◆ **Input records**
.....

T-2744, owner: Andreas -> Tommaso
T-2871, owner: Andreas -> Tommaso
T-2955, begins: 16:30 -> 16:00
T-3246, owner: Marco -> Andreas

.....

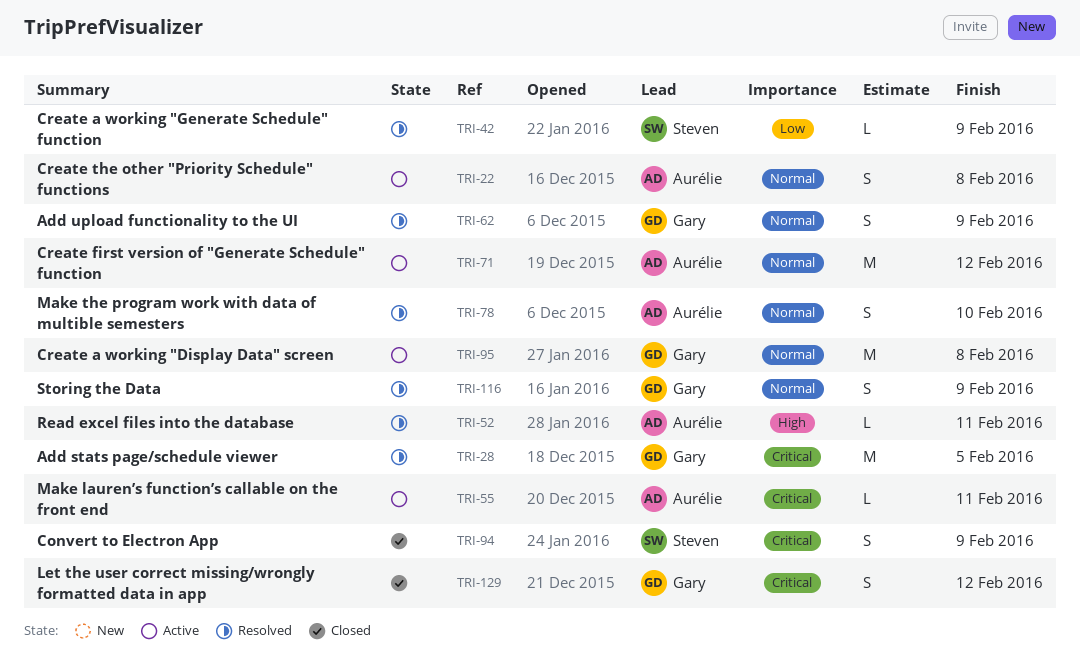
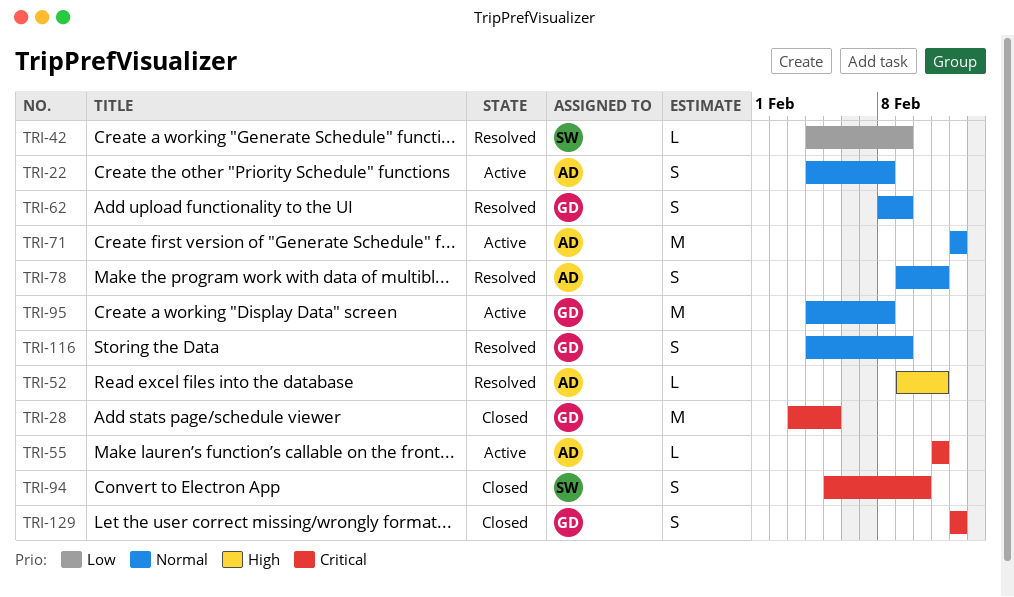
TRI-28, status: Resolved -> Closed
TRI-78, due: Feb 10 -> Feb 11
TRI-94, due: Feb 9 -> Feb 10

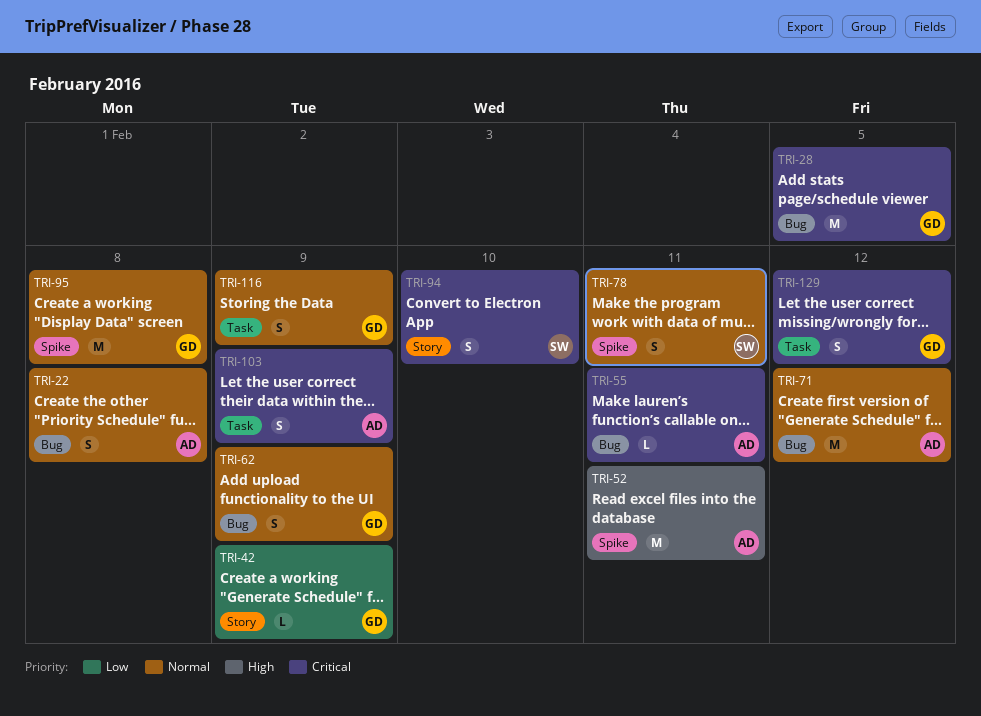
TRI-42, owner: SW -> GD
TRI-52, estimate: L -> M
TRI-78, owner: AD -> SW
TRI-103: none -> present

.....

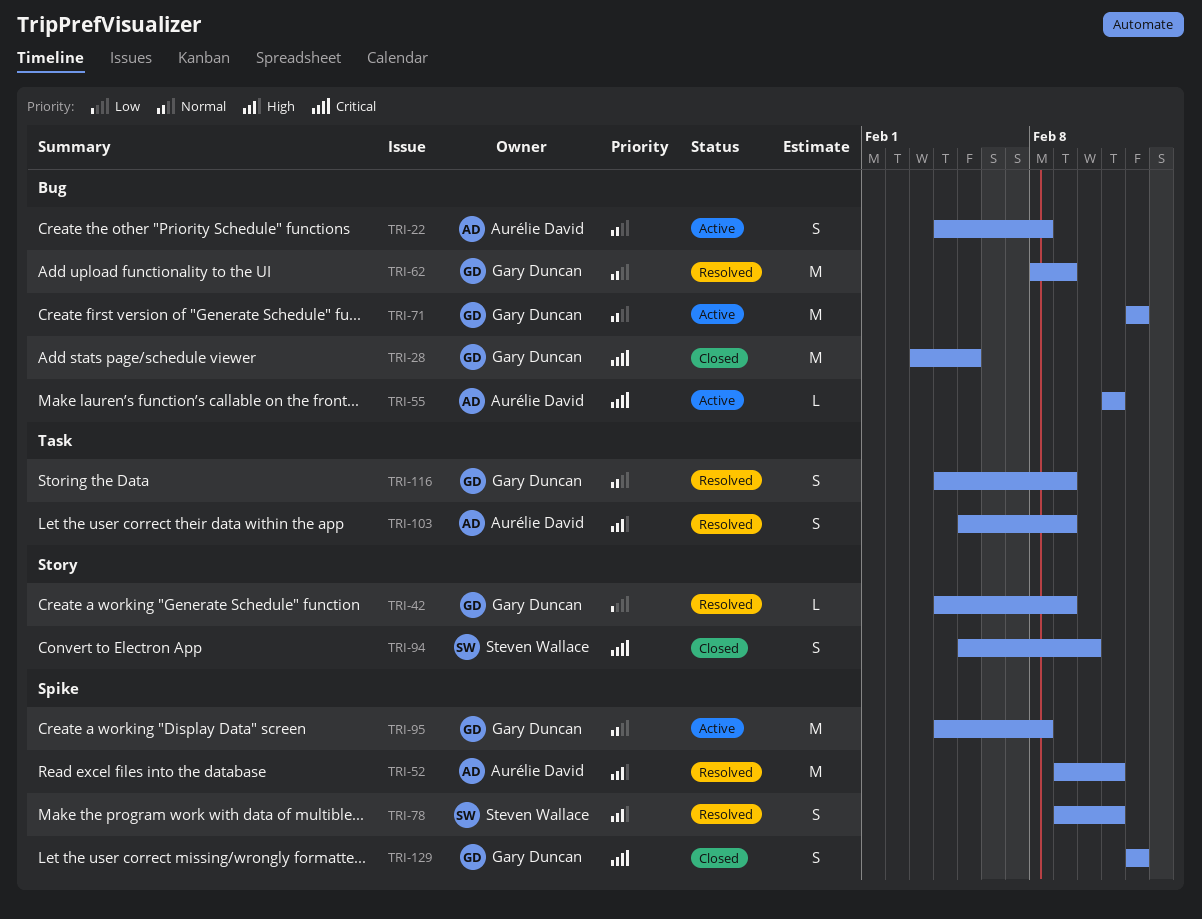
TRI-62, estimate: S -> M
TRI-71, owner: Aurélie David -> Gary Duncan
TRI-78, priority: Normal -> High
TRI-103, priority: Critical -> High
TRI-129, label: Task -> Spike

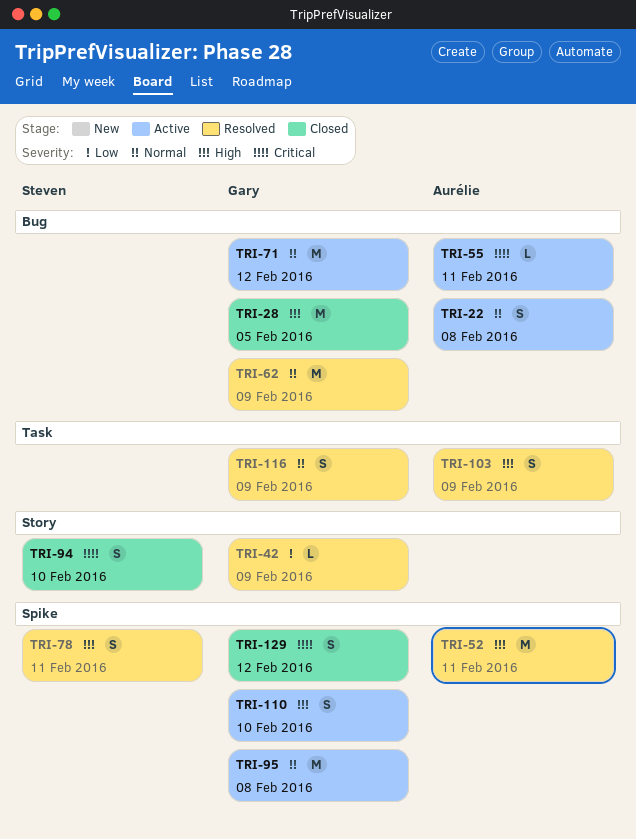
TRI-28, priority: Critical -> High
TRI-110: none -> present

.....

◆ **Job**
Return exactly, and only, the lines above starting at the line that contains "T-2955, begins: 16:30 -> 16:00" and ending at the line that contains "T-3246, owner: Marco -> Andreas".

◆ **Finished exercise**
T-2955, begins: 16:30 -> 16:00
T-3246, owner: Marco -> Andreas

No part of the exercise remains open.